Sometimes I have to step back and ask myself, do I really want to keep expressing the deep irritation the people who are supposed to be representing me keep causing? At some point, the constant irritation will start to look like a personality defect on my part rather than a natural reaction to the irritating antics of guys like Pat Tiberi. So it's kind of ironic that I'm watching Pat fall into that exact sort of cranky narcissism when it comes to Democrats. He started launching broad partisan condemnations of the majority even before this session convened, then he complained because they didn't allow amendments on the bills that were part of the legislative plan his party had insisted didn't exist. Now, he's complaining about the schedule. As his buddy John Boehner allowed back in December:
Setting a calendar that satisfies 435 members is impossible, said the current majority leader, Rep. John A. Boehner (R-Ohio), who will become minority leader in January. "Between the travel issues, the members' work schedules, the family and district issues, it was a Rubik's cube," he said.

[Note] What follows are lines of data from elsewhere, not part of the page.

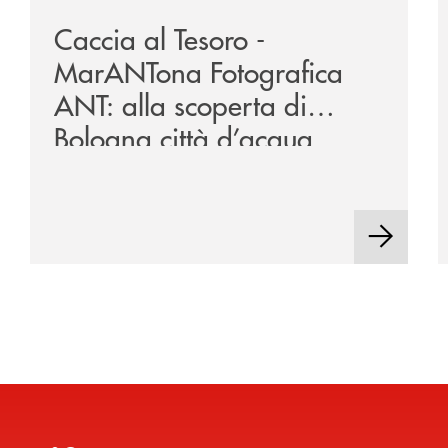
Caccia al Tesoro -
MarANTona Fotografica
ANT: alla scoperta di
Bologna città d’acqua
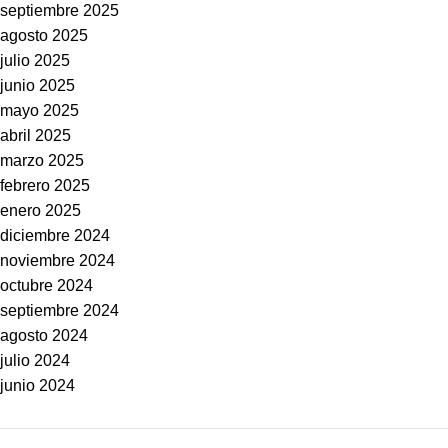
septiembre 2025
agosto 2025
julio 2025
junio 2025
mayo 2025
abril 2025
marzo 2025
febrero 2025
enero 2025
diciembre 2024
noviembre 2024
octubre 2024
septiembre 2024
agosto 2024
julio 2024
junio 2024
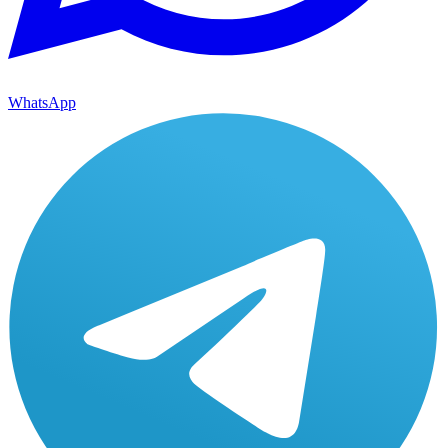
WhatsApp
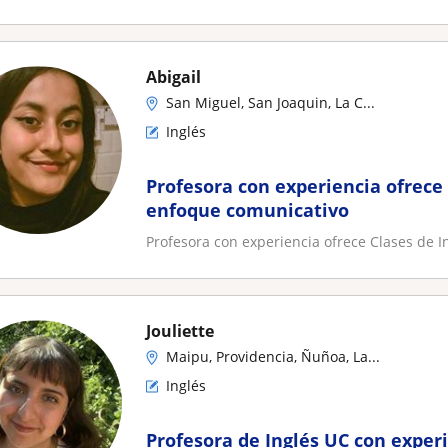
Abigail
San Miguel, San Joaquin, La C...
Inglés
Profesora con experiencia ofrece 
enfoque comunicativo
Profesora con experiencia ofrece Clases de 
Jouliette
Maipu, Providencia, Ñuñoa, La...
Inglés
Profesora de Inglés UC con experi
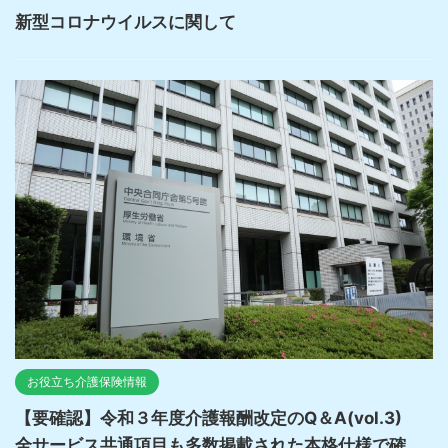
新型コロナウイルスに関して
お役立ち介護保険情報
【要確認】令和３年度介護報酬改定のQ＆A(vol.3)
全サービス共通項目も多数掲載された本格仕様で確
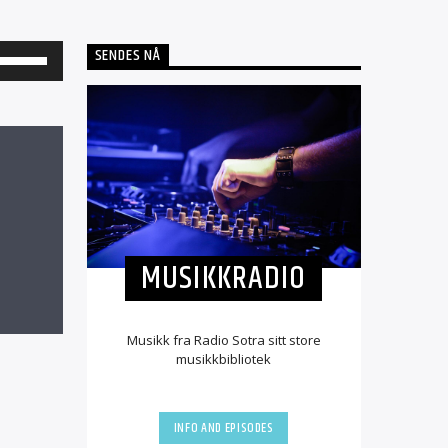
SENDES NÅ
Bruk
opp-
og
ned-
piltastene
for
å
MUSIKKRADIO
øke
eller
redusere
Musikk fra Radio Sotra sitt store
lyden.
musikkbibliotek
INFO AND EPISODES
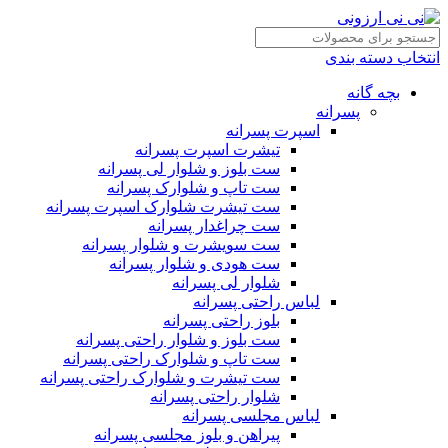
انتخاب دسته بندی
بچه گانه
پسرانه
اسپرت پسرانه
تیشرت اسپرت پسرانه
ست بلوز و شلوار لی پسرانه
ست تاپ و شلوارک پسرانه
ست تیشرت شلوارک اسپرت پسرانه
ست چراغدار پسرانه
ست سویشرت و شلوار پسرانه
ست هودی و شلوار پسرانه
شلوار لی پسرانه
لباس راحتی پسرانه
بلوز راحتی پسرانه
ست بلوز و شلوار راحتی پسرانه
ست تاپ و شلوارک راحتی پسرانه
ست تیشرت و شلوارک راحتی پسرانه
شلوار راحتی پسرانه
لباس مجلسی پسرانه
پیراهن و بلوز مجلسی پسرانه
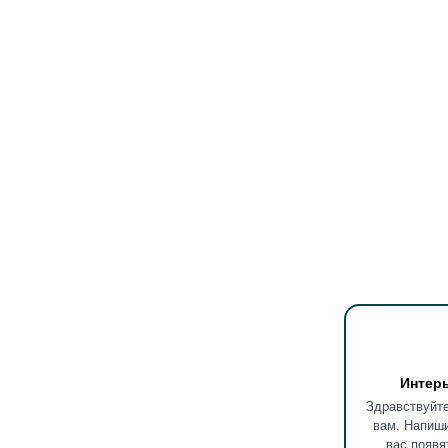
Интер
Здравствуйте
вам. Напиши
вас появя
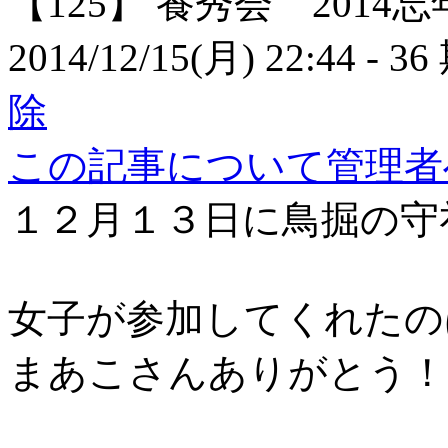
【125】
養秀会 2014忘
2014/12/15(月) 22:44
- 36
除
この記事について管理者
１２月１３日に鳥掘の守
女子が参加してくれたの
まあこさんありがとう！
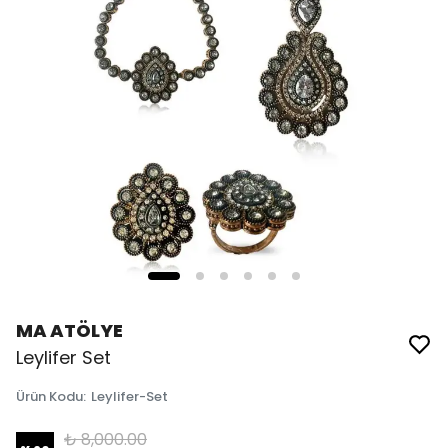
MA ATÖLYE
Leylifer Set
Ürün Kodu
:
Leylifer-Set
₺ 8,000.00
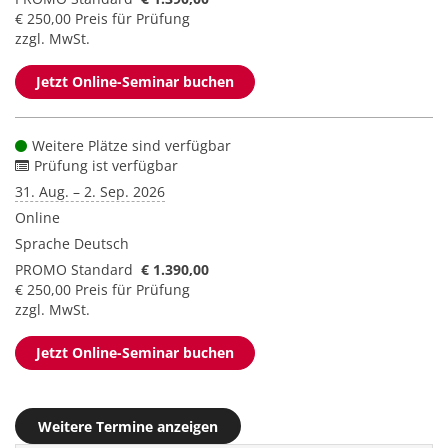
€ 250,00 Preis für Prüfung
zzgl. MwSt.
Jetzt Online-Seminar buchen
Weitere Plätze sind verfügbar
Prüfung ist verfügbar
31. Aug. – 2. Sep. 2026
Online
Sprache
Deutsch
PROMO Standard
€ 1.390,00
€ 250,00 Preis für Prüfung
zzgl. MwSt.
Jetzt Online-Seminar buchen
Weitere Termine anzeigen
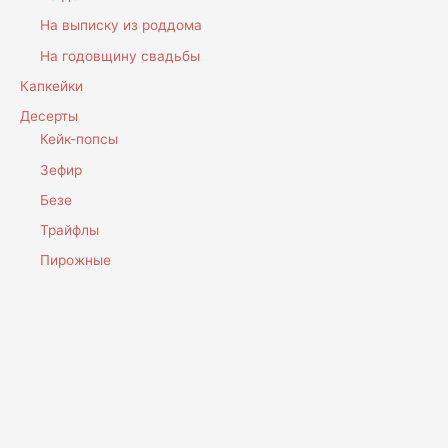
На выписку из роддома
На годовщину свадьбы
Капкейки
Десерты
Кейк-попсы
Зефир
Безе
Трайфлы
Пирожные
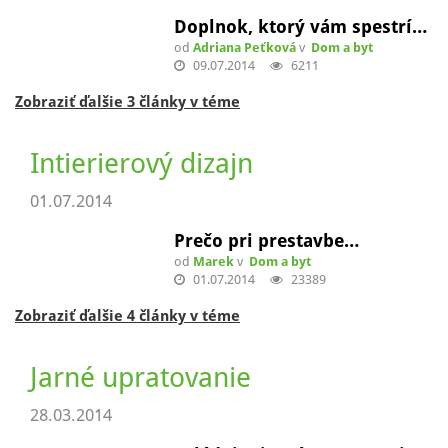
Nový krov pre Vašu strechu
08.08.2014
Výroba krovov - Čo by ste…
od
Adriana Peťková
v
Dom a byt
04.08.2014
13579
Zobraziť ďalšie 2 články v téme
Tapety a dekorácie stien
17.07.2014
Doplnok, ktorý vám spestrí…
od
Adriana Peťková
v
Dom a byt
09.07.2014
6211
Zobraziť ďalšie 3 články v téme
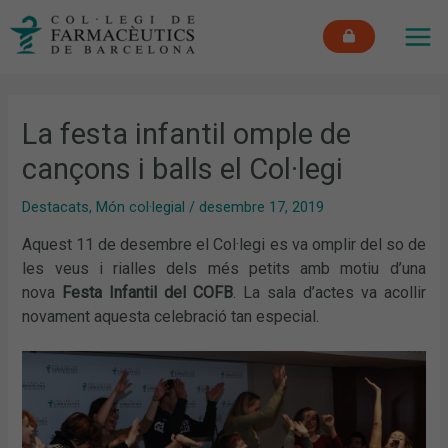
Vés
MAI
al
ME
contingut
La festa infantil omple de
cançons i balls el Col·legi
Destacats
,
Món col·legial
/
desembre 17, 2019
Aquest 11 de desembre el Col·legi es va omplir del so de
les veus i rialles dels més petits amb motiu d’una
nova
Festa Infantil del COFB
. La sala d’actes va acollir
novament aquesta celebració tan especial.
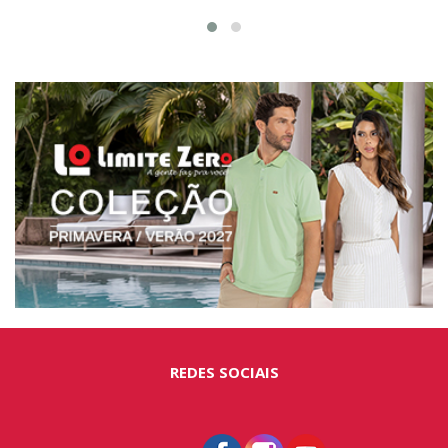
REDES SOCIAIS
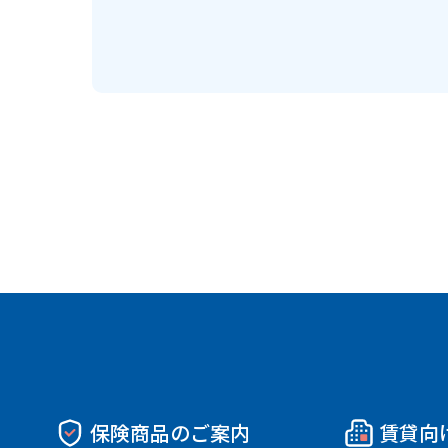
保険商品のご案内
賃貸向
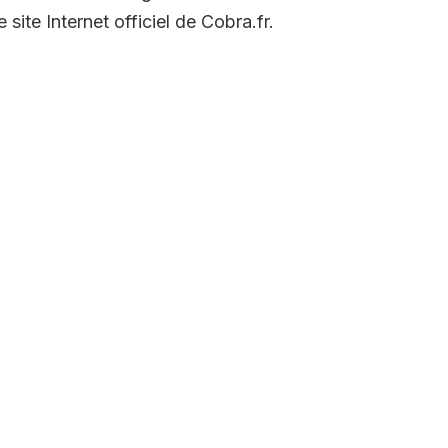
 site Internet officiel de Cobra.fr.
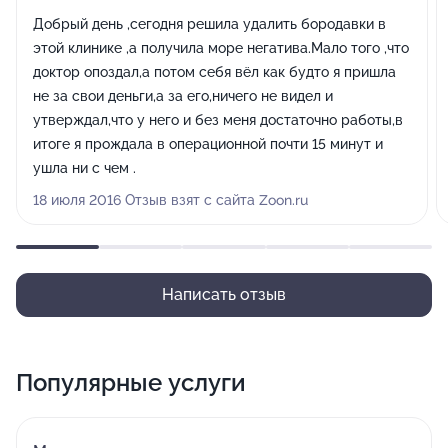
Добрый день ,сегодня решила удалить бородавки в
этой клинике ,а получила море негатива.Мало того ,что
доктор опоздал,а потом себя вёл как будто я пришла
не за свои деньги,а за его,ничего не видел и
утверждал,что у него и без меня достаточно работы,в
итоге я прождала в операционной почти 15 минут и
ушла ни с чем .
18 июля 2016 Отзыв взят с сайта Zoon.ru
Написать отзыв
Популярные услуги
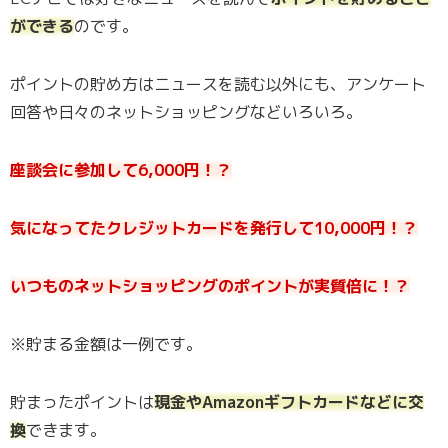
ができる
のです。
ポイントの貯め方はニュースを読む以外にも、アンケート
回答や日々のネットショッピングなどいろいろ。
座談会に参加して6,000円！？
気になってたクレジットカードを発行して10,000円！？
いつものネットショッピングのポイントが実質倍に！？
※貯まる金額は一例です。
貯まったポイントは
現金やAmazonギフトカードなどに交
換
できます。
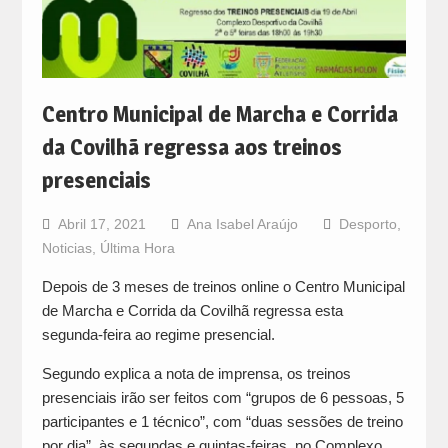
Centro Municipal de Marcha e Corrida
da Covilhã regressa aos treinos
presenciais
Abril 17, 2021
Ana Isabel Araújo
Desporto
,
Noticias
,
Última Hora
Depois de 3 meses de treinos online o Centro Municipal
de Marcha e Corrida da Covilhã regressa esta
segunda-feira ao regime presencial.
Segundo explica a nota de imprensa, os treinos
presenciais irão ser feitos com “grupos de 6 pessoas, 5
participantes e 1 técnico”, com “duas sessões de treino
por dia”, às segundas e quintas-feiras, no Complexo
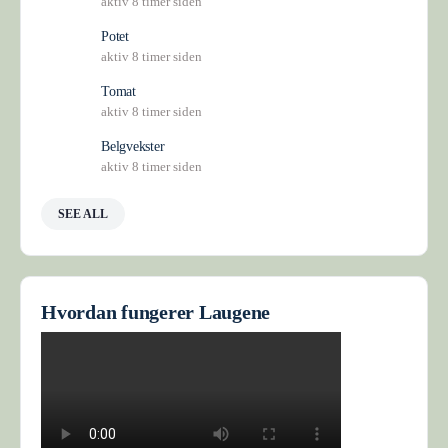
aktiv 8 timer siden
Potet
aktiv 8 timer siden
Tomat
aktiv 8 timer siden
Belgvekster
aktiv 8 timer siden
SEE ALL
Hvordan fungerer Laugene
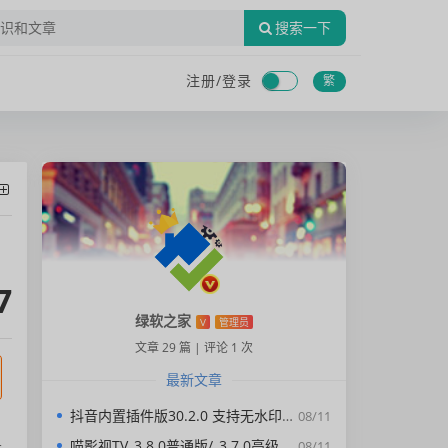
搜索一下
注册/
登录
繁
7
绿软之家
V
管理员
文章 29 篇
|
评论 1 次
最新文章
抖音内置插件版30.2.0 支持无水印下载视频，去广告，精简界面
08/11
喵影视TV_3.8.0普通版/_3.7.0高级版/4.X低版本完美适配/内置源/4K超清
08/11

One solution, used by Boehner, was to give the House a 2.5-day work week, resulting in Congress being in session for the fewest total days since the Great Depression. Another solution is to create a 5-day work week. This is what Steny Hoyer has now done (well actually, it's a 3-full + two-half day schedule), and Pat doesn't like that solution at all:
Here we go again. Another campaign promise – broken. In the days surrounding Election Day, Democrats declared the return of five-day work weeks, implying that Congressmen didn’t work unless they were in Washington, D.C. voting.
See, the mean Democrats are going to make him stay in Washington and do work there. Oh no, wait, if you keep reading, he's not mad about that, he's mad because things like Martin Luther King Day have stopped him from putting in a five day work week. Oops, no, he didn't want to skip the two day Republican retreat to get more time in on the floor, he's just upset that the Democrats said they would make him work, and then, one week when they got their work sufficiently done, Hoyer didn't make them stay anyway. Of course, he didn't want Hoyer to make them stay, because the Dems would have just made him vote on more bills that he considers hardly worth his time. He wouldn't mind staying if the Dems would just let him pick out some legislation to debate. Except that he would, because there's nothing that can be done in five days by Democrats that couldn't be done in 2.5 days by Republicans anyway.
He then goes on to accuse Hoyer of keeping him in D.C. just to play politics.
Perhaps Mr. Tiberi is brilliant. We could talk about him voting against a minimum wage act that not only mirrors an incredibly popular ballot initiative here in Ohio, but would stop the supposed flow of minimum wage jobs from Ohio into neighboring states that conservatives like Ken Blackwell predicted would follow the implementation of minimum wage-hike here. We could ask him if, given that no loss-of-life is too much to reconsider our plans in Iraq, if there's a maximum dollar amount the U.S. should be willing to pour into the war before we start to worry about the much more important effects on growth. We could ask him if he believes cord-blood cells are an adequate substitute for the pluripotent embryonic stem cells he voted against using in federally funded research. We could ask him if he's among the 13% of Congressional Republicans who understand that global temperatures are rising due at least in part to human activity. We could try and get him to stop whimpering about entitlement reform and give us a detailed proposal for how he would modify Social Security.
We could actually engage him on a series of issues where his positions range from short-sighted to out-of-step to just plain wrong. Instead, folks like me get suckered into calling him out for his incessant incoherent petty moans about the mean old majority party, and how he doesn't like the way they do things. He's bratty like a fox.